TOKYO, June 8 (KUNA) -- North Korea's top court sentenced two American journalists to 12 years in a labor camp for illegal entry into the country and an unspecified "grave crime," the North's state-run Korean Central News Agency (KCNA) reported Monday.
"The Central Court staged a trial of American journalists Laura Ling and Seung-eun Lee (Euna Lee) from June 4 to 8," the KCNA said in a statement. "The trial confirmed the grave crime they committed against the Korean nation and their illegal border crossing, and sentenced each of them to 12 years of reform through labor," it said. The KCNA did not disclose what the grave crime was.
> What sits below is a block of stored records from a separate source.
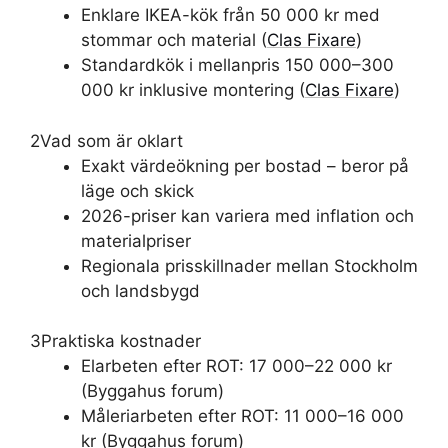
Enklare IKEA-kök från 50 000 kr med
stommar och material (
Clas Fixare
)
Standardkök i mellanpris 150 000–300
000 kr inklusive montering (
Clas Fixare
)
2
Vad som är oklart
Exakt värdeökning per bostad – beror på
läge och skick
2026-priser kan variera med inflation och
materialpriser
Regionala prisskillnader mellan Stockholm
och landsbygd
3
Praktiska kostnader
Elarbeten efter ROT: 17 000–22 000 kr
(Byggahus forum)
Måleriarbeten efter ROT: 11 000–16 000
kr (Byggahus forum)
Given that the verdict was handed down at North Korea's highest court, there will be no possibility of an appeal.
Chinese-American Ling and Korean-American Lee, female reporters for the online media outlet Current TV, a San Francisco-based Internet outlet co-founded by former US Vice President Al Gore, were detained on March 17 near the Chinese-North Korean border while filming a documentary on North Korean escapees.
Tensions have sharply risen since North Korea's rocket launch on April 5, which the UN Security Council swiftly condemned as violating a UN resolution barring its ballistic activity. The North also conducted its second nuclear test on May 25.
According to South Korea's Yonhap News Agency, the Americans' detention is the third since 1994, when North Korea held a US pilot whose military chopper was shot down after straying into North Korea. Two years later, another American citizen, Evan Hunziker, was held for three months on suspicion of spying after swimming across the Yalu River bordering North Korea and China. Gov. Bill Richardson of New Mexico, then a US congressman, flew to Pyongyang to successfully negotiate his release. (end) mk.bz.